# Orchid Mating



## chinomathboy (Dec 21, 2005)

Yes, finally... My pair of orchid was ready for mating this past Monday... I didn't let the male jump on the female... I put him there... And as soon as he realized he was on a female, he started drumming... It was definitely neat to look at... The female was fed 5 waxworms by me, and a few flies left in the container for her to catch. I witnessed mating a couple of times on Monday afternoon and night. I left them together til Tuesday afternoon. The male was still on her back. I fed her a few more waxworms and wax moths. She ate all of the flies I left for her on Monday. As soon as I put a few more in there on tuesday afternoon after her meals on waxworms, she snatched them right up. The COOL thing was, the male caught a fly while on her back as well... I made sure the female didn't turn around and ate them both... I took a few pictures, I will post them later tonight.... Now I will have to wait for her to lay her ootheca... And I will separate them tonight, since they have been together since monday morning.


----------



## ibanez_freak (Dec 21, 2005)

Wow,

I really hope to breed something like that. Well, good luck to that!

Cheers, Cameron.


----------



## chinomathboy (Dec 21, 2005)

HOpe you all enjoy... I sure enjoyed watching them...


----------



## Ian (Dec 21, 2005)

Nice one chen! Awsome pix...lets hope this leads to some offspring


----------



## Rick (Dec 21, 2005)

Size difference is amazing on those. Did he actually mate because in most of those pics he is just sitting on her back?


----------



## Andrew (Dec 21, 2005)

Congrats! How long did you wait to breed them after they molted into adult?

Thanks,

Andrew


----------



## chinomathboy (Dec 21, 2005)

Yes, they did mate on two different occasions, I just didn't want to bother them, so no pictures on those. It's quite interesting when the female is moving, the male is holding on to the female tightly with its head almost touching the female's back. And when she is stopped, he immediately drums on her back signaling her that he is still there. I didn't notice any aggression at all from the female, but I did make sure she was FULL at all time...

They were allowed to mate when the female is 2 weeks old. However, I did put the male with the female when the male was two days old... I was curious what the male would do. He did drum, but I separate them shortly because I didn't want them to mate yet.
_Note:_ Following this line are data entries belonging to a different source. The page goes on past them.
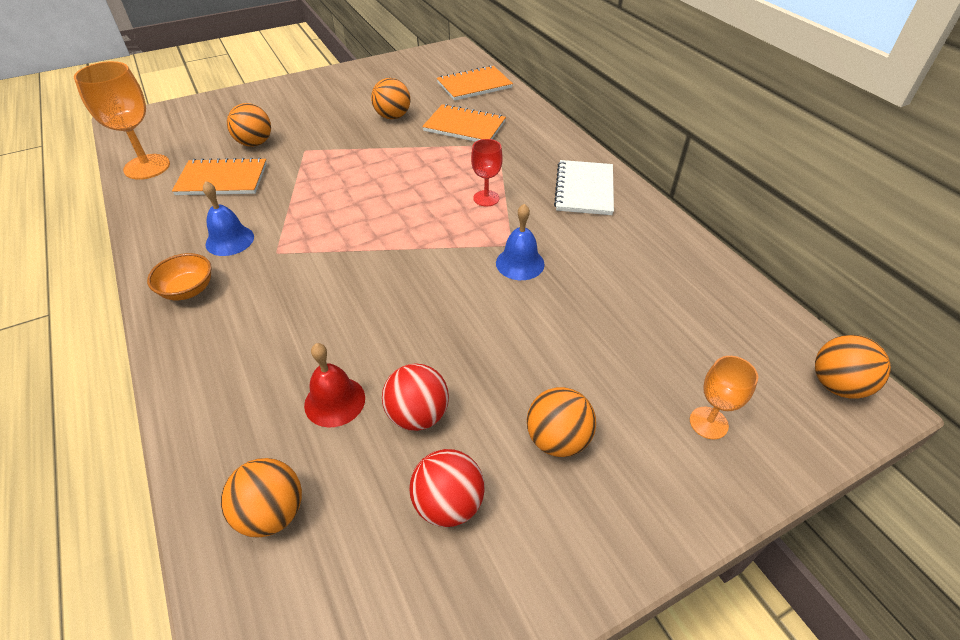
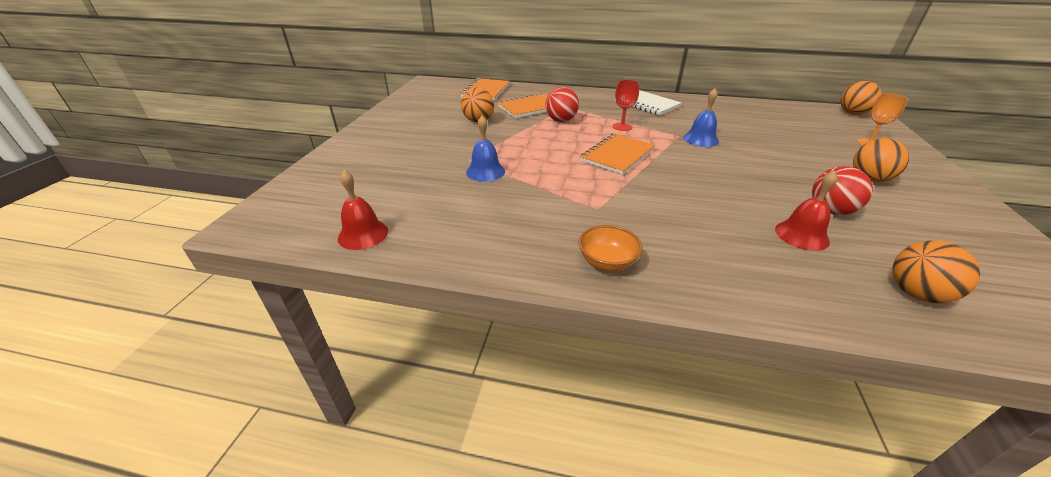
camera: 50 degrees left, 10 degrees down
(147, 167) = (363, 234): orange goblet -> red bell
(222, 179) = (453, 203): orange notebook -> orange notebook (617, 155)
(229, 240) = (554, 223): blue bell -> blue bell (485, 171)
(255, 143) = (421, 175): orange ball -> none
(448, 504) = (917, 225): red ball -> red ball (561, 120)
The female actually did turn around swinging at him and flat her wings to get him off(she was roughly one week old then).
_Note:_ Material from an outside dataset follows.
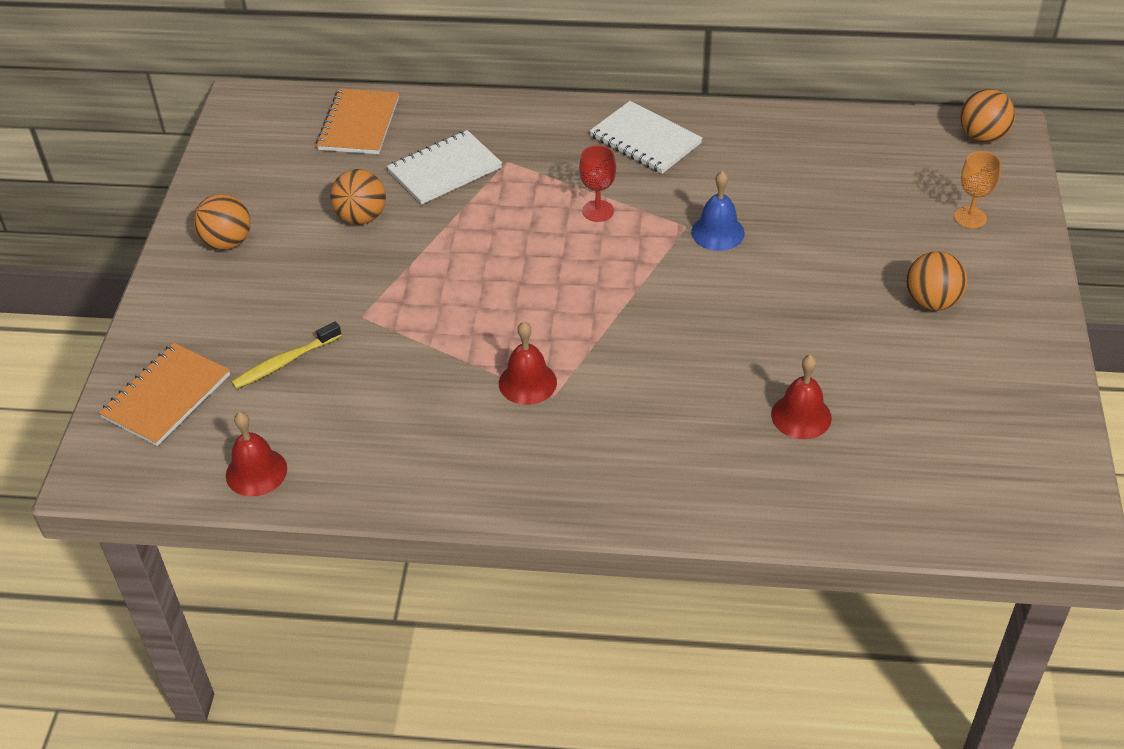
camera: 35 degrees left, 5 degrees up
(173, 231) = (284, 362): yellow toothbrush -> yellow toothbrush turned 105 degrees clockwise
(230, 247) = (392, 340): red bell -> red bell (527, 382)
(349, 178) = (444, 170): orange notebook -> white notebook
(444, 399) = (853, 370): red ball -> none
Hopefully everything will be fine, and I get plenty of nymphs available!

HAPPY HOLIDAYS!!


----------



## Andrew (Dec 21, 2005)

Thanks for the info.

Ive got a subadult pair that should be molting soon. Hopefully things will go as well as they did for you.

Good luck with them.

Thanks,

Andrew


----------



## Samzo (Dec 22, 2005)

Nice job, lovely pics. My male has been an adult for a while and the female is due :?


----------